Wednesday, September 2, 2009

RE: Emails Spark Woman's Sacking

Yahoo had a link this morning to an article about a New Zealand woman who was recently awarded the charmingly small sum of $17,000 (NZ) for "unfair dismissal."

An Auckland accountant was sacked for sending "confrontational" emails with words in red, in bold and in capital letters.

Anyone who's ever worked with an accountant knows they often send emails with words in bold, red, capital, italicized, underlined letters seemingly at random. Those emails can get to be like 17th century novels.

But. What about proper use of quotation marks? Did her sentences run-on? Did she. Put periods in the middle of her sentences? Did she download those annoying "smileys" or "smilies" and infect her emails with them?

Of course, accountants aren't the only ones who've sent such emails- it just happens I've worked with a lot of them, and I've gotten some shall we say interesting emails from them from time to time. I always thought they were more funny than confrontational. A lot of people do not realize that it's considered the email equivalent of yelling to write something in capital letters. Charles Bukowski, for instance, used capital letters in the same way one might use italics.

In fact, I used to turn certain emails that I received into poems, without touching the punctuation in any way- just breaking them up into stanzas. They were fun, but of course all emails were property of the company for which I worked and I didn't save any of them so I can't cut and paste one into this blog entry so don't even ask me because I won't/can't do it.

Oh, but they were fun. Which is why a company should not fire someone for sending odd emails. They're a positive influence on the mood around the office.

What is not a positive influence on the mood around the office is shenanigans like this:

She [Vicki Walker, the sacked accountant] had also acted provocatively in seeking to view complaints laid against her by colleagues.

There's a lot the article's not telling us about this part of the story. In fact, this is the only paragraph that mentions this. Were the complaints about her "confrontational" emails, or about something else? Was she harassing people? Was she playing her music too loud? Was she making rude comments about co-workers's attire? Did she plan on using the information gleaned from her viewing of the complaints to intimidate those who complained about her?

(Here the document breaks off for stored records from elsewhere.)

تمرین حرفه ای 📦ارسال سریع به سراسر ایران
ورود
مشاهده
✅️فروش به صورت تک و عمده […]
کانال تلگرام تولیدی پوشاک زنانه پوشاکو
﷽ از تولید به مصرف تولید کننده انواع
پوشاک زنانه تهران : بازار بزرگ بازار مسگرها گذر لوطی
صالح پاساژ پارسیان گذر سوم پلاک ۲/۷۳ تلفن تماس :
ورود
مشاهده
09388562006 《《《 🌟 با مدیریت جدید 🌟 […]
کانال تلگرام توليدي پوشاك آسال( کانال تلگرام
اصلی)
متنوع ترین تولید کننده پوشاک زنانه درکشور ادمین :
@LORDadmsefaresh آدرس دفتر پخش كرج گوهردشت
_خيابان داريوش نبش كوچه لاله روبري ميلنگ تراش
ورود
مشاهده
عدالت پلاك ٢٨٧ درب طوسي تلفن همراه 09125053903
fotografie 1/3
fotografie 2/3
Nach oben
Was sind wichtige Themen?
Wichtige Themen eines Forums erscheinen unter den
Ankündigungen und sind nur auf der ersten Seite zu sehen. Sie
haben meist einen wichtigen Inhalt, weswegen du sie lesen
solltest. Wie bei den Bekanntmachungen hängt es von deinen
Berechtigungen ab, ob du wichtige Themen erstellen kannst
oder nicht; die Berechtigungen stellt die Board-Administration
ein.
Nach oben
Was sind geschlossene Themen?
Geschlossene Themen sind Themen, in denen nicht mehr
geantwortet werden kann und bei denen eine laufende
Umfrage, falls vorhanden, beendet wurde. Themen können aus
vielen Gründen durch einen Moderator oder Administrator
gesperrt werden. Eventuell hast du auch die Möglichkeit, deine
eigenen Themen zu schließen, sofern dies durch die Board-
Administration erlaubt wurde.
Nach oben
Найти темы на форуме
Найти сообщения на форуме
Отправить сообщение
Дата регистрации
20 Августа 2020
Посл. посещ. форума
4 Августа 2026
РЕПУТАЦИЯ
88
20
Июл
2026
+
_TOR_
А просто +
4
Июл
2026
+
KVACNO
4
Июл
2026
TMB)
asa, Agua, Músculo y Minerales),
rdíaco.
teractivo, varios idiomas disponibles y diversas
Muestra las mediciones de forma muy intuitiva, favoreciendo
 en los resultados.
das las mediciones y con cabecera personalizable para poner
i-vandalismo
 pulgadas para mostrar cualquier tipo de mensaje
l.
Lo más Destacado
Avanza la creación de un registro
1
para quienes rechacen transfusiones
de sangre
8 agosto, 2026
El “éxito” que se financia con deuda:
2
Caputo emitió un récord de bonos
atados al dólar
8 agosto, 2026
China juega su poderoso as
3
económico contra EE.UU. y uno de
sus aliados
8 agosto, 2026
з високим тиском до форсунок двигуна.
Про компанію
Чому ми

"To say that [email] is confrontational is ridiculous," says Walker. "I have spent thousands defending myself and there are so many issues that are unresolved that I want to take them up on."

I agree. This is a poorly-written story meant to grab people's attention with its "can-you-believe-this-crazy-sh*t" headline (relatable to anyone who's ever worked in an office), with no real insight into what actually happened.

1 comment:

shampoo said...

wrongful dismissal lawsuits often result in "charmingly small" settlements, in my experience. I suppose however good a lawyer the individual can get, the corporation can afford a better one.

probably they wanted to fire this woman and she wasn't giving them much to work with, so they were pursuing several minor issues... like the emails.